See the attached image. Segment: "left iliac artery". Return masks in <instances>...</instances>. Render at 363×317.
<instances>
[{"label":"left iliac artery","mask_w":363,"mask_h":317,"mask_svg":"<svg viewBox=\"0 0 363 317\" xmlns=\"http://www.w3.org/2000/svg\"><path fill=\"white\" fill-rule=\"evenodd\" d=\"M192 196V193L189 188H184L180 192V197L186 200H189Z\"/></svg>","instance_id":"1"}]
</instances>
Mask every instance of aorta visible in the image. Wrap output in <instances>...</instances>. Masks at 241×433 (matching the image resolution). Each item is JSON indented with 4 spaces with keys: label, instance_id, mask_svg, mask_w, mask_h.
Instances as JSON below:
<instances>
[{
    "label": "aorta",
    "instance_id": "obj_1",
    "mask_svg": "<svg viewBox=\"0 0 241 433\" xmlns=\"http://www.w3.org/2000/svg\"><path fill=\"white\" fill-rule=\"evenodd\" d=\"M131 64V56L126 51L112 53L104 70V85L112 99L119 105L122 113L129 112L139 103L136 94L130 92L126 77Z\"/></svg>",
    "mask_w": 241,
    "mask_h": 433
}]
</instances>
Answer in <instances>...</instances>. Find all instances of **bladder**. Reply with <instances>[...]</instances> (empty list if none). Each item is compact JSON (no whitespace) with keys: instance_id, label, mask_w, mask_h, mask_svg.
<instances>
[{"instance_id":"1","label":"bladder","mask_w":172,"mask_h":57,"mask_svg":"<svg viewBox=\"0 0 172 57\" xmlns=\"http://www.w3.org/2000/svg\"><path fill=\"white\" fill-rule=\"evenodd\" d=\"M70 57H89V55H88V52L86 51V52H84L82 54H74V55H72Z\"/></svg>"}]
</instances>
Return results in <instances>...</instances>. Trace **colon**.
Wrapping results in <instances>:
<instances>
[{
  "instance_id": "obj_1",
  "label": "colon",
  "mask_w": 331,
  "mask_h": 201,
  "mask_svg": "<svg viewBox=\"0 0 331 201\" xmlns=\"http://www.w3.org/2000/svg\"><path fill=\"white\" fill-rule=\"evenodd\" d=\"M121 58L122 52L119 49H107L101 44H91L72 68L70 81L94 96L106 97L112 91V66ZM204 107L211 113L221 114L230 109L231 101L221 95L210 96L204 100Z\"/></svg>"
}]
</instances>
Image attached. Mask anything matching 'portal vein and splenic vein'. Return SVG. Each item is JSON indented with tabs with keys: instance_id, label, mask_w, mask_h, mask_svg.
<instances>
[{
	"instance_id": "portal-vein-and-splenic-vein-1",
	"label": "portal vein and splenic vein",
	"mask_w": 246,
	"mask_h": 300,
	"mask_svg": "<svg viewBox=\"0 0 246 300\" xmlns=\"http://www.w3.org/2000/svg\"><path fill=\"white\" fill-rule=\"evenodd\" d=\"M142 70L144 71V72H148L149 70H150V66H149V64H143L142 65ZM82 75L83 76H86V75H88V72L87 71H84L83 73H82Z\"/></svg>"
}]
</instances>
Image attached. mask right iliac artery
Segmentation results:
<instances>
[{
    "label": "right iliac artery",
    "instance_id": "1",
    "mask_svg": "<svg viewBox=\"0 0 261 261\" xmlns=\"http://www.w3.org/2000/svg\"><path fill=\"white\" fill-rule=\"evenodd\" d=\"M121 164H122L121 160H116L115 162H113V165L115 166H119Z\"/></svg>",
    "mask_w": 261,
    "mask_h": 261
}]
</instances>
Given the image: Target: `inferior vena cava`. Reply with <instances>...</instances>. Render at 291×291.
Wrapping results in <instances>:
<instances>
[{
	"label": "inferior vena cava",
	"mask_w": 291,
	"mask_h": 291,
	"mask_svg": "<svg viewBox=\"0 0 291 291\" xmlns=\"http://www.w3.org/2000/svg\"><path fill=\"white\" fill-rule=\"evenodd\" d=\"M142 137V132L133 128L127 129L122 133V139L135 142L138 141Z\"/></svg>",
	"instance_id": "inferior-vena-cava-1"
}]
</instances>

[TASK TO CARRY OUT]:
Please report each line of the material above that contains the string "colon". Treat case as significant.

[RESULT FOR THIS EXERCISE]:
Return results in <instances>...</instances>. Trace **colon**.
  "label": "colon",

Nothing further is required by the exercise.